Polyethylene (PE) is synthesized by polymerizing ethylene (CH2═CH2) monomers. Because PE is cheap, safe, stable to most environments and easy to be processed polyethylene polymers are useful in many applications. According to the properties polyethylene can be classified into several types, such as but not limited to LDPE (Low Density Polyethylene), LLDPE (Linear Low Density Polyethylene), and HDPE (High Density Polyethylene). Each type of polyethylene has different properties and characteristics.
Ethylene polymerizations are frequently carried out in a loop reactor using monomer, liquid diluent and catalyst, one or more optional co-monomer(s), and hydrogen. The polymerization in a loop reactor is usually performed under slurry conditions, with the produced polymer usually in a form of solid particles, which are suspended in the diluent. The slurry in the reactor is circulated continuously with a pump to maintain efficient suspension of the polymer solid particles in the liquid diluent. The product is discharged from the loop reactor by means of settling legs, which operate on a batch principle to recover the product. Settling in the legs is used to increase the solids concentration of the slurry finally recovered as product slurry. The product is further discharged through flash lines to a flash tank, where most of the diluent and unreacted monomers are flashed off and recycled. The polymer particles are dried, additives can be added and finally the polymer may be extruded and pelletized.
Molecular properties of ethylene polymers, such as crystallinity or density, average molecular weight and molecular weight distribution (MWD) are determined by a number of factors such as nature and concentration of the reactants or polymerization conditions. The molecular weight distribution (MWD), also referred to as polydispersity, is defined as the ratio of weight average molar mass (Mw) divided by number average molar mass (Mn). MWD gives an indication of the uniformity of the degree of polymerization and thus the length and weight of the polymer chains. Thus, polymers with a lower MWD are characterized by higher uniformity than polymers with a higher MWD. In general, polyethylene polymers with narrow molecular weight distributions have greater stress cracking resistance and better optical properties. Polyethylene polymers with broad molecular weight distributions generally have greater impact strength.

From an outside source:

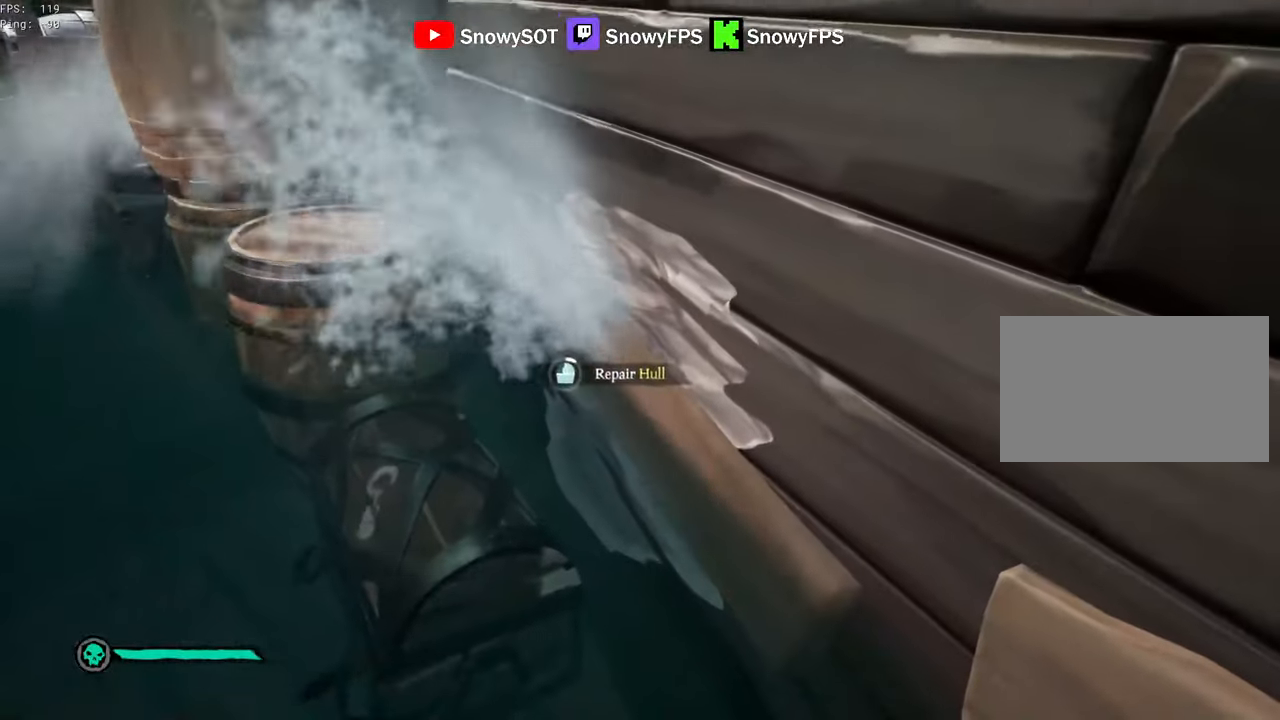
{"keys": [], "mouse": [], "mouse_move": "still", "events": []}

Control of reactions conditions during the polymerization process for controlling the molecular weight distribution of a polymer is important but is difficult to realize in practice. During the polymerization process the concentration of reactants, including monomer, one or more optional co-monomer(s), and hydrogen, will vary and tend to decrease as the reactants are converted to form polymer in the course of the polymerization process. While reactants are depleted along the path of the reactor, fluctuations in reaction temperatures and fluctuations in reactant concentration occur along the reactor. As the length of the loop reactor increases, the concentration of reactants will tend to vary to a greater extent. The degree to which the concentration of reactants diminishes is also dependent upon the velocity of the corresponding reactions. The variation in concentration of a reactant will be more pronounced the faster the reactant is consumed during the polymerization process. This will contribute to non-uniform polymer properties. Especially hydrogen is difficult to control since the concentration of hydrogen required during polymerization is very small.
WO 2004/024782 discloses a slurry polymerization process wherein olefin monomer is fed to a continuous loop reactor at two or more feed points. This document also refers to the possibility of introducing catalyst in the loop reactor through a plurality of catalyst feeds. Further, in accordance with this document, a plurality of co-monomer feeds may be provided on the loop reactor. However, this document remains silent regarding the need of controlling the concentration of hydrogen in the polymerization reactor during polymerization.
In view of the above, there remains a need in the art to provide a process for improving the polymerization of ethylene. It is therefore an object of the present invention to provide an improved ethylene polymerization process.
More in particular, it is an object of the invention to provide a process for controlling the molecular weight distribution of ethylene polymer. It is in particular an object to provide a process for narrowing the molecular weight distribution of ethylene polymer.
It is a further object of the present invention to provide a process for controlling the concentration of reactants, and especially of hydrogen, in a polymerization reactor during polymerization.
The present invention aims to provide a polymer end product having improved compositional homogeneity. The present invention also aims to provide a polymer end product having improved quality. It is another object of the invention to provide a polymer end product having improved physical optical properties.